◆ **Stored data entries**
>>>
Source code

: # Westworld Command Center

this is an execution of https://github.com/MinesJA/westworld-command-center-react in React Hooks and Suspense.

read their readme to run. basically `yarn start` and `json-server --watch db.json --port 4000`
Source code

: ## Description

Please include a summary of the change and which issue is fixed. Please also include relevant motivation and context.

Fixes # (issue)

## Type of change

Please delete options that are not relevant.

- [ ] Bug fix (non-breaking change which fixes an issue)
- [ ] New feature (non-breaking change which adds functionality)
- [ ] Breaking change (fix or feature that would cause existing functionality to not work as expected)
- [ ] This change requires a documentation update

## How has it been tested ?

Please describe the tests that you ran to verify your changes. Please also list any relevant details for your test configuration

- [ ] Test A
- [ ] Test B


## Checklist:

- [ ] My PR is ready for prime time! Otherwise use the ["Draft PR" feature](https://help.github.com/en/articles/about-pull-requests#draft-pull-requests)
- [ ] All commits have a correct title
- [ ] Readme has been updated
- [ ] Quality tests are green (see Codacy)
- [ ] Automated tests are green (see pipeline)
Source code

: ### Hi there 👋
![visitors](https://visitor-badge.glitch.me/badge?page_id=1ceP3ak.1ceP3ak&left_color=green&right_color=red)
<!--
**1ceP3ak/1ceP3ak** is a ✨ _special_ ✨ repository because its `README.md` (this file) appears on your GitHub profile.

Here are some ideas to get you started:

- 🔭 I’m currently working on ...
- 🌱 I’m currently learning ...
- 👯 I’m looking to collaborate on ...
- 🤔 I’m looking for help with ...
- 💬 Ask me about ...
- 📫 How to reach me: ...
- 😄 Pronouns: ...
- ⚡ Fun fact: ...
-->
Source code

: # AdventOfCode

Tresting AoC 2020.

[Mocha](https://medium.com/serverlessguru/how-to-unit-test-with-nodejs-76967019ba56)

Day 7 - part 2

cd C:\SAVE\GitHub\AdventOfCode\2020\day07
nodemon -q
<<<
Word for word, write out each entry shown above.

Source code

: # Westworld Command Center

this is an execution of https://github.com/MinesJA/westworld-command-center-react in React Hooks and Suspense.

read their readme to run. basically `yarn start` and `json-server --watch db.json --port 4000`
Source code

: ## Description

Please include a summary of the change and which issue is fixed. Please also include relevant motivation and context.

Fixes # (issue)

## Type of change

Please delete options that are not relevant.

- [ ] Bug fix (non-breaking change which fixes an issue)
- [ ] New feature (non-breaking change which adds functionality)
- [ ] Breaking change (fix or feature that would cause existing functionality to not work as expected)
- [ ] This change requires a documentation update

## How has it been tested ?

Please describe the tests that you ran to verify your changes. Please also list any relevant details for your test configuration

- [ ] Test A
- [ ] Test B


## Checklist:

- [ ] My PR is ready for prime time! Otherwise use the ["Draft PR" feature](https://help.github.com/en/articles/about-pull-requests#draft-pull-requests)
- [ ] All commits have a correct title
- [ ] Readme has been updated
- [ ] Quality tests are green (see Codacy)
- [ ] Automated tests are green (see pipeline)
Source code

: ### Hi there 👋
![visitors](https://visitor-badge.glitch.me/badge?page_id=1ceP3ak.1ceP3ak&left_color=green&right_color=red)
<!--
**1ceP3ak/1ceP3ak** is a ✨ _special_ ✨ repository because its `README.md` (this file) appears on your GitHub profile.

Here are some ideas to get you started:

- 🔭 I’m currently working on ...
- 🌱 I’m currently learning ...
- 👯 I’m looking to collaborate on ...
- 🤔 I’m looking for help with ...
- 💬 Ask me about ...
- 📫 How to reach me: ...
- 😄 Pronouns: ...
- ⚡ Fun fact: ...
-->
Source code

: # AdventOfCode

Tresting AoC 2020.

[Mocha](https://medium.com/serverlessguru/how-to-unit-test-with-nodejs-76967019ba56)

Day 7 - part 2

cd C:\SAVE\GitHub\AdventOfCode\2020\day07
nodemon -q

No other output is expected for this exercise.